The second is that this is giving an infinite number of polynomials to expand and I'm not seeing how to get something of the form $1+a_1\alpha+a_2\alpha^2+a_3\alpha^3...$, which is what I assume the problem is asking.

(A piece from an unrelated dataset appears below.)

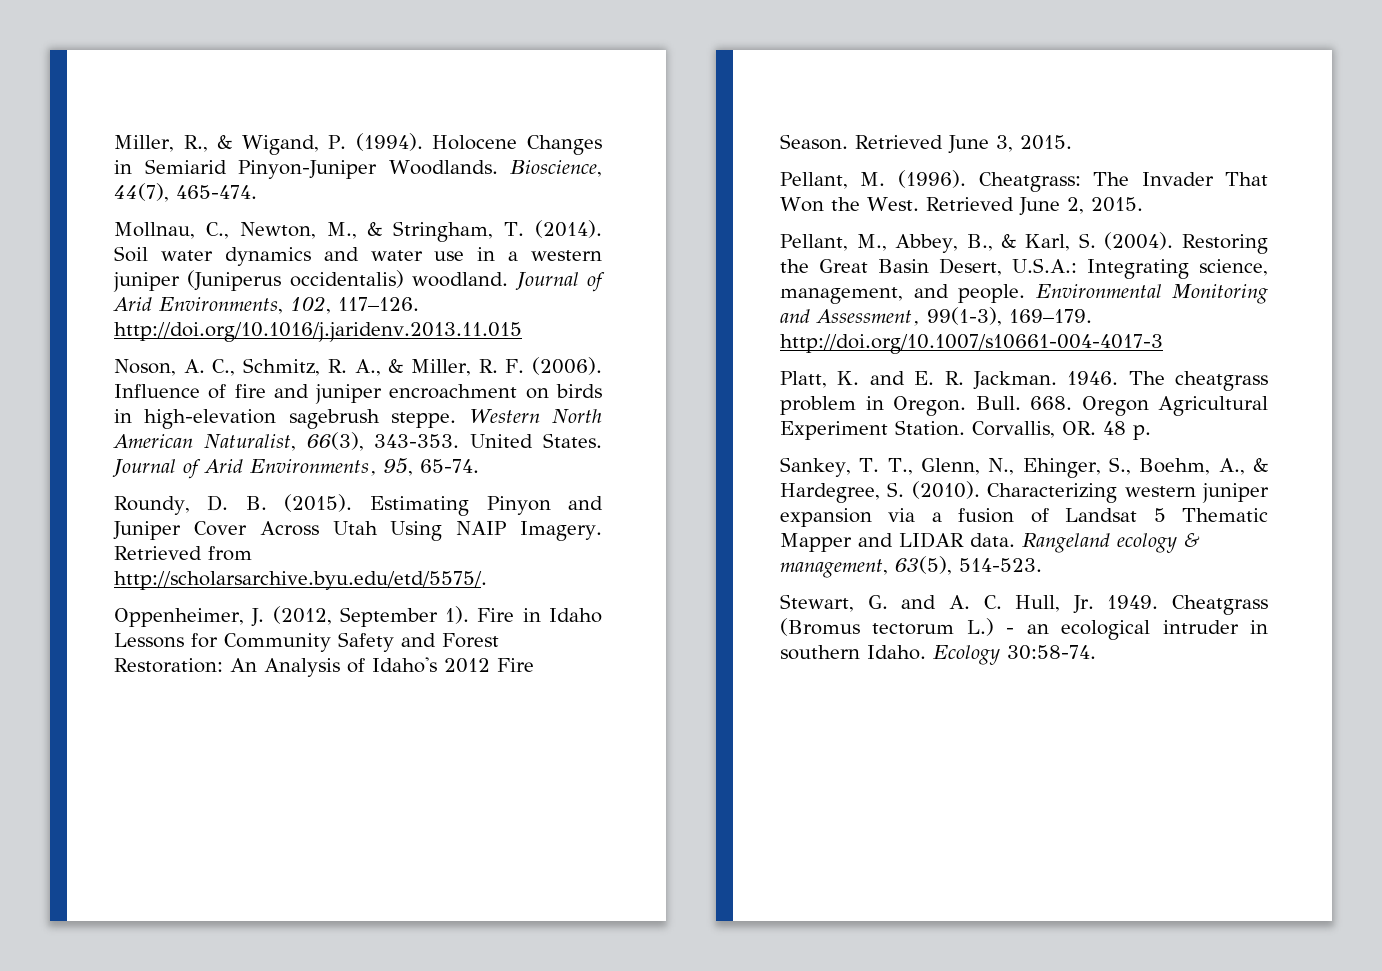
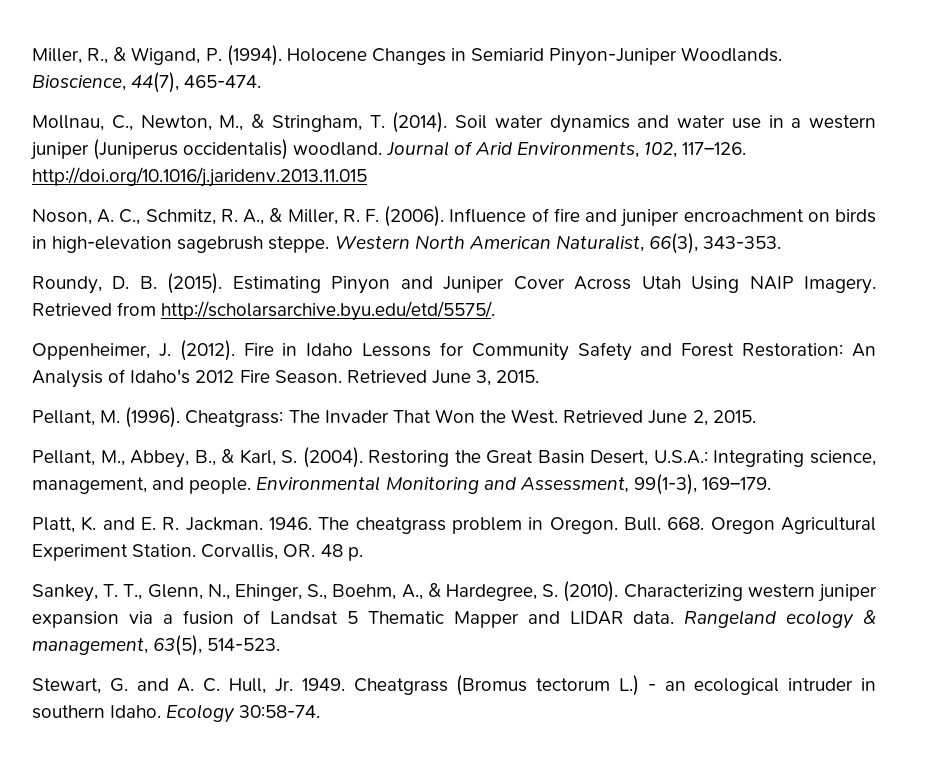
[470,433,602,448] [112,458,479,479] United States. Journal of Arid Environments, 95, 65-74. -> (782, 242) none
[272,606,470,627] (2012, September 1). -> [179,340,235,361] (2012).
[780,334,1163,354] http://doi.org/10.1007/s10661-004-4017-3 -> (772, 483) none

Can anybody see something wrong with my assumptions or calculations?

 

[fresh_42]

Why do you have $1+\alpha$ in the denominator and not $1-\alpha$ ?

 

[Orodruin]

Adjusting for what fresh_42 said:

You seem to be using the expansion for $1/(1+x)$ for $x = (1-\alpha)^2$, indicating that you are expanding around $(1-\alpha)^2 = 0$, i.e., $\alpha = 1$. The radius of convergence for the expansion of $1/(1+x)$ is 1 and so you actually should expect something that does not converge at $\alpha = 0$. Try expanding around $\alpha = 0$ instead.

 

[CJ2116]

Sorry, fixed it. That's what I get for copying and pasting a typo!

 

[Charles Link]

The denominator should be $1+(1-\alpha)^2 =2-2 \alpha+\alpha^2=2(1-\alpha+\frac{\alpha^2}{2})$. You want to do the expansions with $x=- \alpha +\frac{\alpha^2}{2}$. $\\$ If you expand $\frac{1}{1+x} =1-x+x^2-x^3+...$ with $x>1$, the series diverges.$\\$ (If you use $x=(1-\alpha)^2$, the series is so close to diverging (radius of convergence =1), that it basically will not give any useful result. You can plug in a small value for $\alpha$, but the expression for $\frac{1}{1+x}$ with the $x=(1-\alpha)^2$ converges far too slowly=it almost diverges=so that you might need a couple hundred terms to get anything close to the answer. If you choose $x$ properly, the series converges rapidly for small $\alpha$).

 

[CJ2116]

Excellent, thanks for the responses!

With this I'm now getting:
$$\frac{w}{c}= \frac{2(1-\alpha)}{\left(1+(1-\alpha)^2\right)}=\frac{2(1-\alpha)}{\left(2-2\alpha+\alpha^2\right)}=\frac{(1-\alpha)}{\left(1-\alpha+\alpha^2/2\right)}$$
$$\Rightarrow \frac{w}{c}=(1-\alpha)\left(1-(-\alpha+\alpha^2/2)+(-\alpha+\alpha^2/2)^2-(-\alpha+\alpha^2/2)^3+O(\alpha^4)\right)$$
Ignoring anything above order 4:
$$\frac{w}{c}=(1-\alpha)\left(1+\alpha-\alpha^2/2+\alpha^2-\alpha^3+\alpha^3\right)=(1-\alpha)\left(1+\alpha+\alpha^2/2\right)$$
$$\frac{w}{c}=1+\alpha+\alpha^2/2-\alpha-\alpha^2-\alpha^3/2=1-\alpha^2/2-\alpha^3/2$$

Looks like that did it! Thanks Again!

Chris